Is artificial intelligence becoming dumber?
“智商下降”的AI
你是否也有这样的感觉:随着人工智能在生活里越来越常见,这些工具似乎不像以前那么聪明了?在人工智能刚刚兴起的时候,它们的聪明程度让人感到惊奇。像 ChatGPT 这样的工具能够总结文章、回答问题,甚至写诗或解数学题。但最近,越来越多的用户反映,这些AI模型变得越来越啰嗦、没用,而且更容易“胡说八道”或给出千篇一律的回答。这种变化不仅仅是用户的主观感觉或对旧版本的怀念。事实上,一些科学家也在发出警告。问题的核心是一种被称为“模型坍塌”(model collapse)的现象,指的是当人工智能模型开始使用其他 AI 生成的数据(而非人类创作的数据)来进行训练时,所导致的一种潜移默化却非常严重的退化过程。
Do you ever have the feeling that as AIs become more and more prevalent in our life, these tools are not as smart as they used to be? At first, artificial intelligence felt magical. Tools like ChatGPT could summarize articles, answer questions, even write poetry or solve math problems. But lately, something feels off. Some users report that these models seem dumber—more repetitive, less helpful, more prone to hallucinations or generic answers. This isn’t just user imagination or nostalgia for earlier versions.Researchers are sounding the alarm about a phenomenon called “model collapse”—a subtle but potentially serious breakdown that happens when AI models begin training on data produced not by humans, but by other AIs.
AI模型吃什么长大的
在人工智能发展的早期,语言模型和图像生成模型使用的训练材料是大量人类创作的数据:书籍、新闻文章、网页内容、绘画和照片等。这些丰富多样的内容帮助模型学习语法、逻辑、语气以及人类的思维和表达方式。但高质量人类数据的供应并非无穷无尽。随着版权保护趋严以及公众对数据使用和隐私的关注增加,AI 开发者越来越多地转向“合成数据”,也就是其他 AI 模型生成的内容,来训练新的模型。起初,这听起来似乎无害:如果 AI 模型能够创造高质量的内容,为什么不能用它来训练更好的新模型呢?问题在于,AI 生成的内容虽然表面上看起来令人惊叹,但却存在“看不见”的弱点。它缺乏人类思维的深度、不可预测性和微妙错误,也继承了前一代模型的局限性。当 AI 在合成数据上训练时,它不仅学到了表面形式,还吸收了其中的偏差、缺陷和错误。久而久之,这些微小的错误就会不断积累。

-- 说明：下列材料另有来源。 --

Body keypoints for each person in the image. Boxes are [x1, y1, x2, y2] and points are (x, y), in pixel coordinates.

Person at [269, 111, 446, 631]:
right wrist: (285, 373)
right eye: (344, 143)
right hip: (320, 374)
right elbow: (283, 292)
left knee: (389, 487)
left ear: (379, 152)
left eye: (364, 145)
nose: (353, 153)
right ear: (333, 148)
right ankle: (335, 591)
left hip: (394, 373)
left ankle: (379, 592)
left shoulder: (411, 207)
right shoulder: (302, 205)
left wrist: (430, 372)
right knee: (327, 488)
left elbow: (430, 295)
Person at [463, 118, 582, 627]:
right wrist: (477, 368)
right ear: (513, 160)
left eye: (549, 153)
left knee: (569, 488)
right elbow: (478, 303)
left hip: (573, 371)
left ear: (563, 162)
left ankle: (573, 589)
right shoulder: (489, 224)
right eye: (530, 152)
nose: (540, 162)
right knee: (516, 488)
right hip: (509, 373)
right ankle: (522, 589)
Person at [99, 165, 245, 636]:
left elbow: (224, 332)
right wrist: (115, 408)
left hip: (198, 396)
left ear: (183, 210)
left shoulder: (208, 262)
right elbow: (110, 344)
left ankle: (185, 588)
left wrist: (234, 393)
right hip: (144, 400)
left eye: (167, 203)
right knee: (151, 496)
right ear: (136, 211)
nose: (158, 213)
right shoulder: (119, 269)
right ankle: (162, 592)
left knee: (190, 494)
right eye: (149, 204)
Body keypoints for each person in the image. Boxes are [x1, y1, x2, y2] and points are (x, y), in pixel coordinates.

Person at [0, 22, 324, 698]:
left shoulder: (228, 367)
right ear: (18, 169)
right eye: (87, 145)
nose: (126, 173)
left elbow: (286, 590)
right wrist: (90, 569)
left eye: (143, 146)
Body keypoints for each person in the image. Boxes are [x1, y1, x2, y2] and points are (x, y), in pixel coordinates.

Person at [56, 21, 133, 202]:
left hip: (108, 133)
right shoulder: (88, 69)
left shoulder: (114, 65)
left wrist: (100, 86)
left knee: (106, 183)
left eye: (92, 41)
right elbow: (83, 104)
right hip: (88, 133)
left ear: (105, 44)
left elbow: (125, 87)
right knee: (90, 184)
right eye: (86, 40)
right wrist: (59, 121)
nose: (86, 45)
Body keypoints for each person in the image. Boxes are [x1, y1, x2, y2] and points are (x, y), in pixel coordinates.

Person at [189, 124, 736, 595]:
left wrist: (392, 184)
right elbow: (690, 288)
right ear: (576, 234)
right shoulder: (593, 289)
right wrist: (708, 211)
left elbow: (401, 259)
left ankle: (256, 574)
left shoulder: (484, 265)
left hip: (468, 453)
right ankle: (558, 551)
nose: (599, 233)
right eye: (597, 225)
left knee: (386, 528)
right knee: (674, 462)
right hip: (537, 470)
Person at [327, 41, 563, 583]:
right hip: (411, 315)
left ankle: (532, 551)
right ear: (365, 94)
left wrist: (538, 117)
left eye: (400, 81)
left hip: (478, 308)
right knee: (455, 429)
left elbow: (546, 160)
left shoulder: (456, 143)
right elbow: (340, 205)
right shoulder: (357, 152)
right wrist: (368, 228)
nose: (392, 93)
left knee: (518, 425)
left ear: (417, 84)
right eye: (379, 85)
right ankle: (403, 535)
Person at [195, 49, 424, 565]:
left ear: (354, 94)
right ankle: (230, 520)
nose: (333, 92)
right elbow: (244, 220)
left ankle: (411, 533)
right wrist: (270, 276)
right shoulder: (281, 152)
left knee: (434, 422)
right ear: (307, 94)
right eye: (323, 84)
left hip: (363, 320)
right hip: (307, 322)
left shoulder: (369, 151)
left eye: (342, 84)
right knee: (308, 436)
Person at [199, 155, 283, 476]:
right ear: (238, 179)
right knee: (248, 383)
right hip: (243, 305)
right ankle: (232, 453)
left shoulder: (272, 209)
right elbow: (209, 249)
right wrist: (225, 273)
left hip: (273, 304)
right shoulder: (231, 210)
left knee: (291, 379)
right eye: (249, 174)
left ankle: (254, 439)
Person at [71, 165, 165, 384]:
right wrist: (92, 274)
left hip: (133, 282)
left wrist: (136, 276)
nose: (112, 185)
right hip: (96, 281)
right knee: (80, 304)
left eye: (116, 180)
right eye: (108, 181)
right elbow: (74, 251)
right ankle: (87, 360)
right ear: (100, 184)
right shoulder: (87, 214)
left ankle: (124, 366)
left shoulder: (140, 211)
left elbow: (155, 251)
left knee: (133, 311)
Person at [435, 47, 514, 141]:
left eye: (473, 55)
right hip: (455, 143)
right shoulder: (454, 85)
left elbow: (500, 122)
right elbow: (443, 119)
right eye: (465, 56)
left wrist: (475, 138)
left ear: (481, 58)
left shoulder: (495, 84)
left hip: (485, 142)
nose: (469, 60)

In the early days of AI training, language models and image generators were fed massive amounts of human-created data: books, news articles, websites, paintings, photographs. This rich and varied content helped them learn grammar, logic, tone, and how people think and speak. But that supply of high-quality human data isn’t endless. As copyright protections tighten and the public becomes more concerned about data usage and consent, AI developers are turning more and more to synthetic data—material generated by previous AI models—to train new ones. At first, this might seem harmless. If an AI model creates high-quality content, why not reuse it to train a newer, better model? But the problem is that AI-generated content, while often impressive on the surface, contains invisible weaknesses.It lacks the depth, unpredictability, and subtle errors of human thinking. It also reflects the limitations of the models that produced it.When AIs are trained on synthetic data, they don’t just learn the surface.They absorb the flaws, biases, and shortcuts embedded in that data. Over time, these small errors compound.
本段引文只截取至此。